National Manufacturing Survey Finds Economic Optomism (madison.com)

A new national survey of manufacturing executives found that most believe the U.S. economy would improve over the next six months, even as nearly half expected their own firms’ performance to decline.

Overall, the survey found medium and large manufacturers were much more optimistic than small ones, which disproportionately made up the 12 percent of survey respondents who said their firm was in danger of failing. A majority of all executives cited customer demand as the top challenge to growth, followed by access to credit over the next 12 months.

In other results:

• Seventy percent of manufacturers said they planned to maintain staffing levels.

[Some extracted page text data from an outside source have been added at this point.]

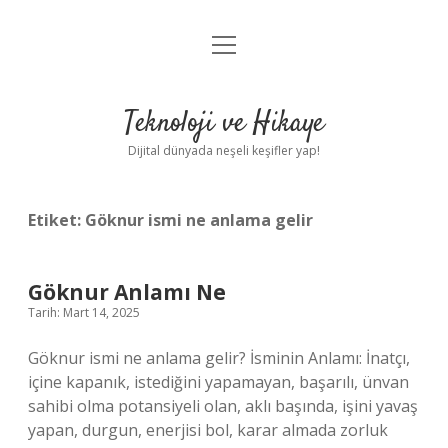
menüyü
Anasayfa
aç
Gizlilik Politikası
Teknoloji ve Hikaye
Yasal Uyarı
Dijital dünyada neşeli keşifler yap!
Hakkımızda
Etiket:
Göknur ismi ne anlama gelir
Göknur Anlamı Ne
Tarih: Mart 14, 2025
Göknur ismi ne anlama gelir? İsminin Anlamı: İnatçı,
içine kapanık, istediğini yapamayan, başarılı, ünvan
sahibi olma potansiyeli olan, aklı başında, işini yavaş
yapan, durgun, enerjisi bol, karar almada zorluk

• A majority expected to cut costs over the next 12 months, including operational (80 percent), supplier (65 percent) and labor (51 percent), while 66 percent planned to look for tax advantages and 65 percent planned to increase the diversity of their product or customer base.

• Despite cost pressures, many were still investing in their companies, including 51 percent for quality improvement systems, 48 percent for research and development and 40 percent for capital improvements. Only 36 percent and 31 percent were investing in skills training and green programs, respectively.

The June telephone survey of 300 executives by KRC Research for accounting and consulting firm Baker Tilly Virchow Krause also found that views reported by Midwest executives aligned closely with national results. The survey had a margin of error of 5.7 percentage points.